Supplied records Start Marker
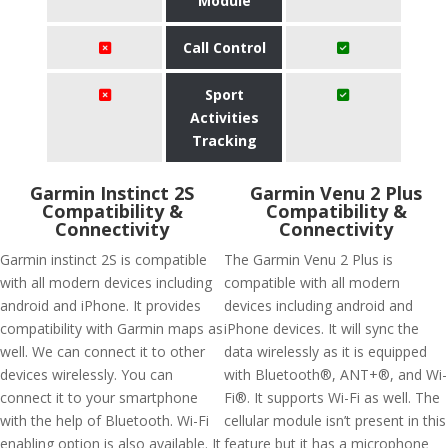
Module
Call Control
Sport
Activities
Tracking
Garmin Instinct 2S
Garmin Venu 2 Plus
Compatibility &
Compatibility &
Connectivity
Connectivity
Garmin instinct 2S is compatible
The Garmin Venu 2 Plus is
with all modern devices including
compatible with all modern
android and iPhone. It provides
devices including android and
compatibility with Garmin maps as
iPhone devices. It will sync the
well. We can connect it to other
data wirelessly as it is equipped
devices wirelessly. You can
with Bluetooth®, ANT+®, and Wi-
connect it to your smartphone
Fi®. It supports Wi-Fi as well. The
with the help of Bluetooth. Wi-Fi
cellular module isn’t present in this
enabling option is also available. It
feature but it has a microphone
Supplied records End Marker
What the task requires: The copy you give must repeat each record character for character, but it must not include the pictures.

Task response:
Module
Call Control
Sport
Activities
Tracking
Garmin Instinct 2S
Garmin Venu 2 Plus
Compatibility &
Compatibility &
Connectivity
Connectivity
Garmin instinct 2S is compatible
The Garmin Venu 2 Plus is
with all modern devices including
compatible with all modern
android and iPhone. It provides
devices including android and
compatibility with Garmin maps as
iPhone devices. It will sync the
well. We can connect it to other
data wirelessly as it is equipped
devices wirelessly. You can
with Bluetooth®, ANT+®, and Wi-
connect it to your smartphone
Fi®. It supports Wi-Fi as well. The
with the help of Bluetooth. Wi-Fi
cellular module isn’t present in this
enabling option is also available. It
feature but it has a microphone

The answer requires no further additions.